In the 1980s, spearheaded by Channel 4, British TV stopped telling Black and Asian people how to assimilate and gave them a voice. A golden age of dissent, activism and culture ensued – but have we since gone backwards?
O
ne afternoon in 1984, Farrukh Dhondy went for lunch, not realising he was about to become part of British television history. The Indian-born writer was working for Channel 4 at the time on breakout multi-ethnic shows such as No Problem!, a sitcom about a family of Jamaican heritage in London, and Tandoori Nights, a comedy about an Indian restaurant. When Dhondy arrived at the Ivy, Jeremy Isaacs, the burgeoning broadcaster’s founding chief executive, ordered an £84 bottle of wine.

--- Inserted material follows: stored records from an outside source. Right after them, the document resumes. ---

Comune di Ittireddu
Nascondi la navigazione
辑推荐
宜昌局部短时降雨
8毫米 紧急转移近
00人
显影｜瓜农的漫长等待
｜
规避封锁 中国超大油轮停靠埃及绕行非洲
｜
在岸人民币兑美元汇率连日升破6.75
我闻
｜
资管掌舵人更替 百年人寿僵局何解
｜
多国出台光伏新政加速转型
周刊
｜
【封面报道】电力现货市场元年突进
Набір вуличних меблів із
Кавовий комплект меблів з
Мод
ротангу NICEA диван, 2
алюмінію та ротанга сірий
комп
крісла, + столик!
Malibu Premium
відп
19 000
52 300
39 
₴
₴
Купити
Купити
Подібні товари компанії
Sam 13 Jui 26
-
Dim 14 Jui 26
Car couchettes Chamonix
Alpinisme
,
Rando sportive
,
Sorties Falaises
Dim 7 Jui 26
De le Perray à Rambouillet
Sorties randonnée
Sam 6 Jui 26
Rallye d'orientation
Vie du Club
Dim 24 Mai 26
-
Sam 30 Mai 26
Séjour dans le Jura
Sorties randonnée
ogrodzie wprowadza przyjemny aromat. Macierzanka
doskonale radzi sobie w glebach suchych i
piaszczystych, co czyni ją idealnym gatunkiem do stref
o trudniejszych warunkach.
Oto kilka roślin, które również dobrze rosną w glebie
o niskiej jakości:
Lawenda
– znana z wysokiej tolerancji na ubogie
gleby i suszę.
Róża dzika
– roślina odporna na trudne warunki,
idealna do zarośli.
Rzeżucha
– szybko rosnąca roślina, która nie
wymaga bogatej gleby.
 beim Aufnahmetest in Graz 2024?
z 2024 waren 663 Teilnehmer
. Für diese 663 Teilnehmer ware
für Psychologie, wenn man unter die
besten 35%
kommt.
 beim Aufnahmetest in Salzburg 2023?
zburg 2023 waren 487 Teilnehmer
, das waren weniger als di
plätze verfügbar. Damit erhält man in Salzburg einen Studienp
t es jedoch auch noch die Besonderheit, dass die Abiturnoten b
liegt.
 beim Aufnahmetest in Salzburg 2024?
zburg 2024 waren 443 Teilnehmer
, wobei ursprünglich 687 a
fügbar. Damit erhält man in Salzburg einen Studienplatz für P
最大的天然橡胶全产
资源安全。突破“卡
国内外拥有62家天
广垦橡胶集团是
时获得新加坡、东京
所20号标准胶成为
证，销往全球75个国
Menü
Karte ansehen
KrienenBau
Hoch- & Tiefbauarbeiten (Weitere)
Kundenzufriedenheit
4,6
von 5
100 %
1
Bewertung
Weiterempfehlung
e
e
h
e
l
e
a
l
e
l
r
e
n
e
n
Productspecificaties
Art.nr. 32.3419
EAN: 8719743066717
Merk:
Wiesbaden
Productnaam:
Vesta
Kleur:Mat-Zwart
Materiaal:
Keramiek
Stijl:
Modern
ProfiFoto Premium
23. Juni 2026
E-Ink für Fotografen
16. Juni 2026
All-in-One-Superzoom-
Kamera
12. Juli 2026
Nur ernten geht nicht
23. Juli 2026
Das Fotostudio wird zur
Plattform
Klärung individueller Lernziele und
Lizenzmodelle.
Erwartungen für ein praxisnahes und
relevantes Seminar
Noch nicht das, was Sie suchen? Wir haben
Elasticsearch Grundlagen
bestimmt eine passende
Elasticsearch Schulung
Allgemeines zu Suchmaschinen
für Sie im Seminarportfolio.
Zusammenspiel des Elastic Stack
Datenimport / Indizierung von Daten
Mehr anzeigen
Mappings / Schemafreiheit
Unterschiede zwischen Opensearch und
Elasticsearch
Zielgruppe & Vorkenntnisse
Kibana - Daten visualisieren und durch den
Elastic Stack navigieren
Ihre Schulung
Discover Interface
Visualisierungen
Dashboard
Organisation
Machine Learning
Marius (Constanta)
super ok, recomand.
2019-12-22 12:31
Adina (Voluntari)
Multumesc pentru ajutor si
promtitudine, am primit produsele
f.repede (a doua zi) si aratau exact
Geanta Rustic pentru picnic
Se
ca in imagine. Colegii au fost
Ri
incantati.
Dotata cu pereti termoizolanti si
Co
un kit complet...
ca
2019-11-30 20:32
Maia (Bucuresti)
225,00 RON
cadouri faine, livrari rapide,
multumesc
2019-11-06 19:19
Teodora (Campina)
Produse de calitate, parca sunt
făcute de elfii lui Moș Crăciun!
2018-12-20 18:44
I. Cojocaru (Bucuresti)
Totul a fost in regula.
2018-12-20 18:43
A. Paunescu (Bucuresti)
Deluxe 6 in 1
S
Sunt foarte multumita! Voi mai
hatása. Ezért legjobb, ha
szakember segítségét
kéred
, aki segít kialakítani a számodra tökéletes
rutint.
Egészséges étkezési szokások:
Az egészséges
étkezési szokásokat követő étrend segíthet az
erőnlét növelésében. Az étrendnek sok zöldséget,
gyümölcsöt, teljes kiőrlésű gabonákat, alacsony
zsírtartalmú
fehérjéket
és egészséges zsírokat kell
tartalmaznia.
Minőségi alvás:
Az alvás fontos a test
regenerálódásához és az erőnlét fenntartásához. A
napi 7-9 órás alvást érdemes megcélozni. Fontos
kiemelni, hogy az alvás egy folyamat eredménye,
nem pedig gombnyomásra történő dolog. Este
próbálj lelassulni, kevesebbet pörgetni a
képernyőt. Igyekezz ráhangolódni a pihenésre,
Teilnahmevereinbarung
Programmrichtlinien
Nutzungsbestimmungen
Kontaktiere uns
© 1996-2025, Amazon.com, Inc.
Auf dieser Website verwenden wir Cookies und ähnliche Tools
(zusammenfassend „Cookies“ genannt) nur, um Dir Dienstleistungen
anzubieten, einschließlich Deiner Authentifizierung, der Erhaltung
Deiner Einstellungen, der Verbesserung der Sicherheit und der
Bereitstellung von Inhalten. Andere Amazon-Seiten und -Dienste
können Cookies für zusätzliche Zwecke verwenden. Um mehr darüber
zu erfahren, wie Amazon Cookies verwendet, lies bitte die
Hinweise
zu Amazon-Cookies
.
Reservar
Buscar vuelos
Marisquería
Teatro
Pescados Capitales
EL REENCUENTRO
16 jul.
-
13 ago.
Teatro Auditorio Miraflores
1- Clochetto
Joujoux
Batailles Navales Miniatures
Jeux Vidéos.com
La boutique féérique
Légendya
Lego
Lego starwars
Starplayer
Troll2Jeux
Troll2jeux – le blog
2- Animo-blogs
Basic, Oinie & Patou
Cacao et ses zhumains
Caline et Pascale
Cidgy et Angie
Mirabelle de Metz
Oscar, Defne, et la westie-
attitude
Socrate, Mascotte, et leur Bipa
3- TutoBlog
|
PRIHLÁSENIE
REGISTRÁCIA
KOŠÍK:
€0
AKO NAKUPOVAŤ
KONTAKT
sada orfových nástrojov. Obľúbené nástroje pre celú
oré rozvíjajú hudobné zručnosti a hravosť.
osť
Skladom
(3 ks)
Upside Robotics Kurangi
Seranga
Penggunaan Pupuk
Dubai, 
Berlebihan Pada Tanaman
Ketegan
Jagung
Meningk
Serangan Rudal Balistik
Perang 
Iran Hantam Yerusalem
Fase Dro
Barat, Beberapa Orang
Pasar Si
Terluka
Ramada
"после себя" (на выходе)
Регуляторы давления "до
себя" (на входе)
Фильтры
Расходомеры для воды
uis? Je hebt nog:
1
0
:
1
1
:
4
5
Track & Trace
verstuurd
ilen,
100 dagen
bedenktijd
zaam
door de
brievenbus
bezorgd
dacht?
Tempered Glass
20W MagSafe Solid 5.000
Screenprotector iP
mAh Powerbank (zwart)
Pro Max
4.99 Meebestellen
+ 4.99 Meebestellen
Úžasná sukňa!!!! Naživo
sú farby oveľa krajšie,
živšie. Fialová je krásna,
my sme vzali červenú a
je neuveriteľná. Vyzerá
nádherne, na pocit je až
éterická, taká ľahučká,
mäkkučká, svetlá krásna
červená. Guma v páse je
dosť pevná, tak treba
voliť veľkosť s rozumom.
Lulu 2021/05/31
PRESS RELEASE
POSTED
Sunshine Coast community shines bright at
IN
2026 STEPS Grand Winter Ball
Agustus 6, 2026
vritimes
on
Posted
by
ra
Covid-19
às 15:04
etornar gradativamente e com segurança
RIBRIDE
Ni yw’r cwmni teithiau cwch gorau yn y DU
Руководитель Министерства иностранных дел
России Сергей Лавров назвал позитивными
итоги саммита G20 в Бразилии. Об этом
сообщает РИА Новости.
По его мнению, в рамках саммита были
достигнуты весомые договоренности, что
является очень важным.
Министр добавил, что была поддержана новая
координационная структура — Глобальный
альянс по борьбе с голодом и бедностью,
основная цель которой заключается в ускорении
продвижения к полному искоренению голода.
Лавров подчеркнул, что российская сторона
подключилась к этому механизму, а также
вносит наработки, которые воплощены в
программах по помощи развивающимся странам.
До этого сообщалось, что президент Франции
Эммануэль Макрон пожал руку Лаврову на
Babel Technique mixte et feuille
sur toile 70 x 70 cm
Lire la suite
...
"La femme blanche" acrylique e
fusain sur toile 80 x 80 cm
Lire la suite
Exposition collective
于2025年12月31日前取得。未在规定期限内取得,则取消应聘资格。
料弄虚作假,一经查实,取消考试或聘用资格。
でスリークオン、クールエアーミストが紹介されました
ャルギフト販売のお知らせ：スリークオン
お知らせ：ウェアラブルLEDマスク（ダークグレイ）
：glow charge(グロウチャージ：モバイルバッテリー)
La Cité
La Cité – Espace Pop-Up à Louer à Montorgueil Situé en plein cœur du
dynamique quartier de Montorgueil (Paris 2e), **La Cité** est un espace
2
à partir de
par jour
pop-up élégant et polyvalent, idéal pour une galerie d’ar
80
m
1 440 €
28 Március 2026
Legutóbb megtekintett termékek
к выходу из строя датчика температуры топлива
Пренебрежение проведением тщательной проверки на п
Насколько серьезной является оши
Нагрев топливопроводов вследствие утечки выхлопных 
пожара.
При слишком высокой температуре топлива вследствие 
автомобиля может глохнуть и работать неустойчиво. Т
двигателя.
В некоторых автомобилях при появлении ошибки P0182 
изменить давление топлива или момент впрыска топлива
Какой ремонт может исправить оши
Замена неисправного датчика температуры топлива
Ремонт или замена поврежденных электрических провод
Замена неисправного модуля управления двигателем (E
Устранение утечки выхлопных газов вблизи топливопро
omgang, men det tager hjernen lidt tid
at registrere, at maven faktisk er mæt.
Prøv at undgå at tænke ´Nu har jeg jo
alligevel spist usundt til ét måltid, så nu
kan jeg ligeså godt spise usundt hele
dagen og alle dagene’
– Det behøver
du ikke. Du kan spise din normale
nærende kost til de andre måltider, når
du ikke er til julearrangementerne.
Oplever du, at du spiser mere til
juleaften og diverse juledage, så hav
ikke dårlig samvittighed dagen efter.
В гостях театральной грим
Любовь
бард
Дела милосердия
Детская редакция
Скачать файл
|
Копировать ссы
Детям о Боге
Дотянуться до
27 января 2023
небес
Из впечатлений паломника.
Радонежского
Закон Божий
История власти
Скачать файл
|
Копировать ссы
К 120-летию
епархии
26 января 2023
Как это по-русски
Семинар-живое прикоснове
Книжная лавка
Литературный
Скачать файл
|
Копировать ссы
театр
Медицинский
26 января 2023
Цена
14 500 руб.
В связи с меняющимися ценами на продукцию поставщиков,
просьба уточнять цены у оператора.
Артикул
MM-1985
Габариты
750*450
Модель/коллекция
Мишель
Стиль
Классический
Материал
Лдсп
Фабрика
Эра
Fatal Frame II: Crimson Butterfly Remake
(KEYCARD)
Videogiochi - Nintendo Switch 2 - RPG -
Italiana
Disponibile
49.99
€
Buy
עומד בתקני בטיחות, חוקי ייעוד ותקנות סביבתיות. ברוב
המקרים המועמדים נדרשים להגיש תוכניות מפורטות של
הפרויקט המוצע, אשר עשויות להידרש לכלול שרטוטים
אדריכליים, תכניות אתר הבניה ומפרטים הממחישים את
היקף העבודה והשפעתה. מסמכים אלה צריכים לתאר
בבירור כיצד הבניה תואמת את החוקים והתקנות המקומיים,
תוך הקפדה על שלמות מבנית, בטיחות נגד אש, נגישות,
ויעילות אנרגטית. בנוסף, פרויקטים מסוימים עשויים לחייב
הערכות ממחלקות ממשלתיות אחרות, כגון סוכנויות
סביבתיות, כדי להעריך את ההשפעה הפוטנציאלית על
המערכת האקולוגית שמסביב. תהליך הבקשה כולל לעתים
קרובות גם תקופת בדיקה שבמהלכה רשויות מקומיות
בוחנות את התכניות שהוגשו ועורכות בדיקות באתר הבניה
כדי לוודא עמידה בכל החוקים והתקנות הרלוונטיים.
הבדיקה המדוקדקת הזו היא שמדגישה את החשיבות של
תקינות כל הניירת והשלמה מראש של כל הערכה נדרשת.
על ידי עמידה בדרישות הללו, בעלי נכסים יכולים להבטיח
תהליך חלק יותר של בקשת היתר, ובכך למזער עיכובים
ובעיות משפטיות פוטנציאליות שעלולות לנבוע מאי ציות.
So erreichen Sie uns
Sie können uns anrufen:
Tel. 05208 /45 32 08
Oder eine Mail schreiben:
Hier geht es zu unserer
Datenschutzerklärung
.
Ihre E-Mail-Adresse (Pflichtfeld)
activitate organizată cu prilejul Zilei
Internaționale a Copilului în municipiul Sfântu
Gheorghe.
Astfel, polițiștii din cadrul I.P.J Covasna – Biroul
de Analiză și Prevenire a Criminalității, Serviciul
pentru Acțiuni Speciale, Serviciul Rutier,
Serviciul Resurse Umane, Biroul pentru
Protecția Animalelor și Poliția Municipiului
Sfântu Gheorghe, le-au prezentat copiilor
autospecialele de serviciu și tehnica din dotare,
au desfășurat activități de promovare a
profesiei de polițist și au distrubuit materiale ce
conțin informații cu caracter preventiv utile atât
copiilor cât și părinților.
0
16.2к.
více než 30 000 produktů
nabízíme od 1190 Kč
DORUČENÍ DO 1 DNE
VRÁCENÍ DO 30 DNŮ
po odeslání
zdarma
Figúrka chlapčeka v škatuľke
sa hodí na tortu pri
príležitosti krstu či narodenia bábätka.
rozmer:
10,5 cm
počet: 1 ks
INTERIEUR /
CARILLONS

“I thought, ‘What the hell is this all about?’” Dhondy says. It turned out Isaacs wanted him to be the next commissioning editor for Channel 4. “For God’s sake, I’m not an office job man,” he said. “I’m a writer.” But after a brief conversation with the Trinidadian activist-scholar CLR James, who was living with him while going through a divorce, Dhondy changed his mind.
For the next 13 years, he was part of a radical wave of British TV that funded and supported ethnic minority storytelling in a way that hadn’t been seen before – or since. A new season at the British Film Institute in London, called Constructed, Told, Spoken, will explore this “counter-history”, screening archival episodes that tell the forgotten story of British multi-ethnic programming.